Passage below:

Strobs key to unlocking oilseed rape yield potential

Article taken from the Agronomist & Arable Farmer

Prudent use of oilseed rape fungicides that exhibit physiological benefits as well as control of yield-robbing diseases such as sclerotinia, light leaf spot and verticilium must be a prerequisite to maximising gross margins this year, says Agrovista agronomist Graham Edwards.

In the autumn he applied Frelizon, which has given excellent control of phoma and light leaf spot.  But autumn fungicides have now run out of steam and crops might need a second application for light leaf spot.

“ADAS warnings have already been released for light leaf spot this spring with current weather conditions lending themselves to this becoming another high threat year,” says Mr Edwards.

“For sclerotinia control growers must adopt a minimum of a two-spray programme that provides cover for the whole of the flowering period.  Galileo (picoxystrobin) is the first spray at early flowering, which is the foundation of the programme, followed by a second spray two to three weeks later with a fungicide such as Recital (fluopyram + prothioconazole).  This approach will cover us for diseases such as alternaria and botrytis.

“In a similar vein to the physiological benefits experienced from using strob chemistry in wheat, picoxystrobin has a similar effect on oilseed rape.  Keeping the crop greener for longer adds valuable yield, which can be as high as 0.9t/ha, but importantly providing up to 75% sclerotinia control as well,” says Mr Edwards.

The price of oilseed rape has dropped considerably this year, but if it is in the ground and has good potential it is going to need protection.

“Yields of 5t/ha are not unrealistic provided there is an appropriate level of crop management,” says Mr Edwards.  “Oilseed rape is not a cheap crop to grow, however, and with some crops requiring multiple fungicide sprays a season inputs must be managed appropriately.  With all inputs under scrutiny the one not to cut out is the Galileo spray because in the absence of disease it more than pays for itself,” says Mr Edwards.  “This claim is backed by DuPont, Agrovista and independent trails.”

End of Passage.
Data for review below:

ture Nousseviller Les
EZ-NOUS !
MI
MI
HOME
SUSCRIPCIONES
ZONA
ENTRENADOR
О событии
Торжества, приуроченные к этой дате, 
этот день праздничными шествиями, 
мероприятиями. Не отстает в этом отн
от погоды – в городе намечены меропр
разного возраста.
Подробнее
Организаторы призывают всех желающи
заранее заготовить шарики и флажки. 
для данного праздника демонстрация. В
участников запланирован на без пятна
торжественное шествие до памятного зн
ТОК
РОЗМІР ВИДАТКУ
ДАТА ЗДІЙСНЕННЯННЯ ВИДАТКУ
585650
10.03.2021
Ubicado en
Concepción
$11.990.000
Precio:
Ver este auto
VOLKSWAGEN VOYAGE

End of Data for review.

• **Work item A**: In the oilseed rape fungicide article, how much can keeping the crop greener for longer add to yield?
• **Work item B**: Rewrite the paragraph of the oilseed rape fungicide article that begins "For sclerotinia control growers must adopt" as a short bulleted list, keeping its main facts.

• **Task output A**: As much as 0.9t/ha.

• **Task output B**:
- Sclerotinia control requires at least a two-spray program that covers the whole flowering period.
- The first spray, the foundation of the program, is Galileo (picoxystrobin) at early flowering.
- A second spray follows two to three weeks later with a fungicide such as Recital (fluopyram + prothioconazole).
- This approach also covers diseases such as alternaria and botrytis.